PROMPT:
Find all lines with the word "space" in the material, then copy them.

═══ SUPPLIED MATERIAL

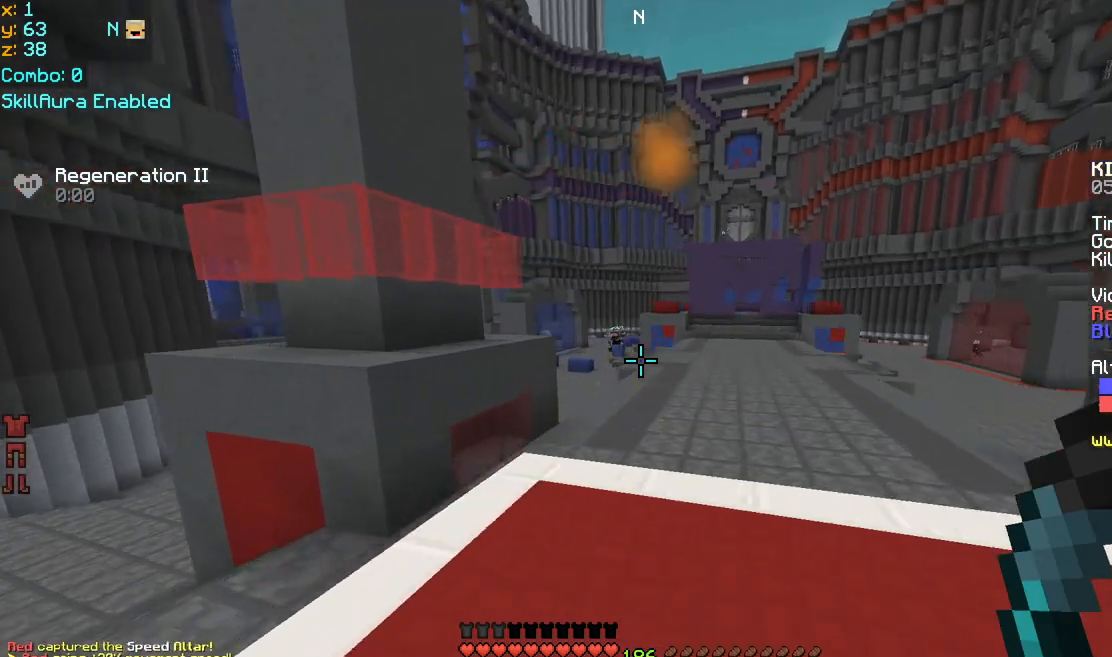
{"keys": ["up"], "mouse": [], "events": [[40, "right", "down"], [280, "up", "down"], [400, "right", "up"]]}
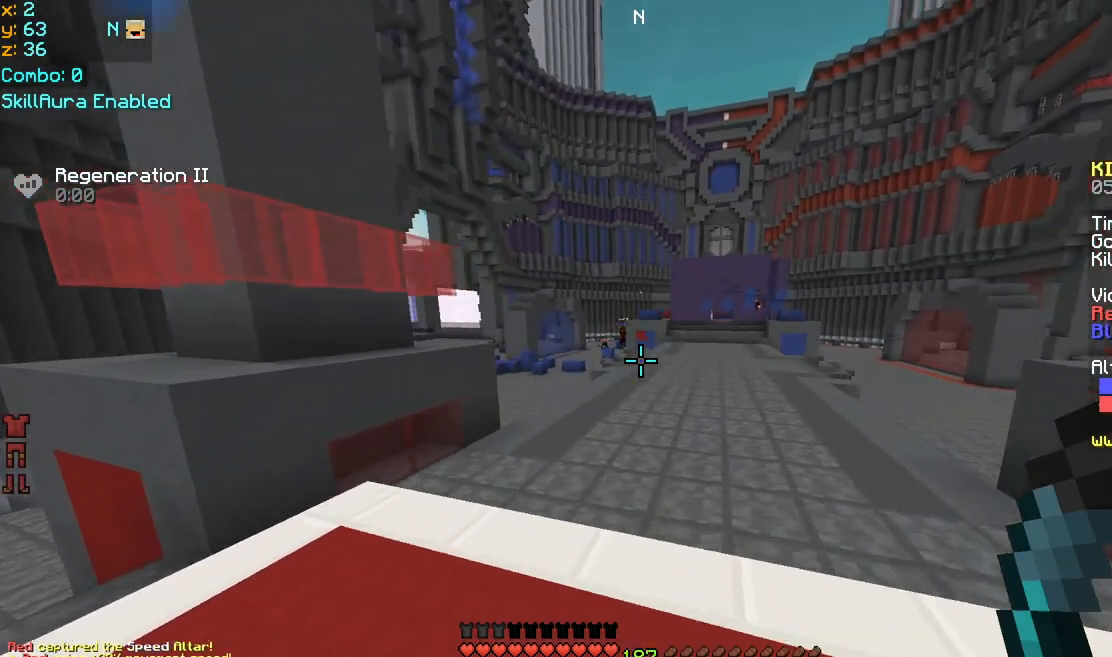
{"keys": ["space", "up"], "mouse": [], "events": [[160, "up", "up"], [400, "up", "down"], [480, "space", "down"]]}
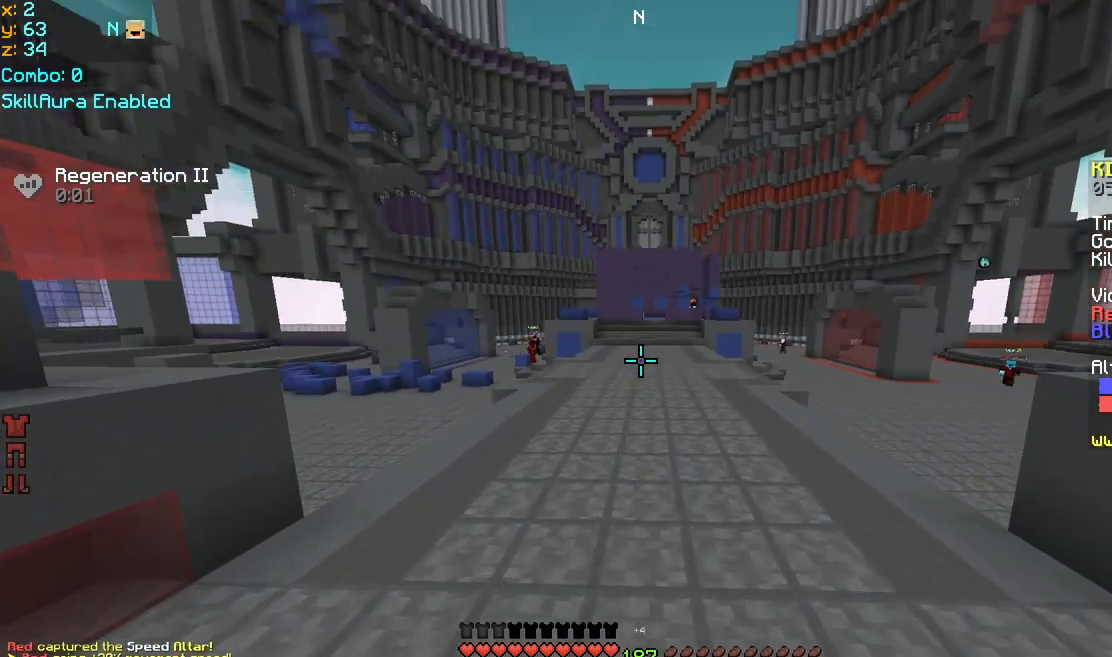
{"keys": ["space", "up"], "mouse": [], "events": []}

══════

SOLUTION TO THE EXERCISE:
{"keys": ["space", "up"], "mouse": [], "events": [[160, "up", "up"], [400, "up", "down"], [480, "space", "down"]]}
{"keys": ["space", "up"], "mouse": [], "events": []}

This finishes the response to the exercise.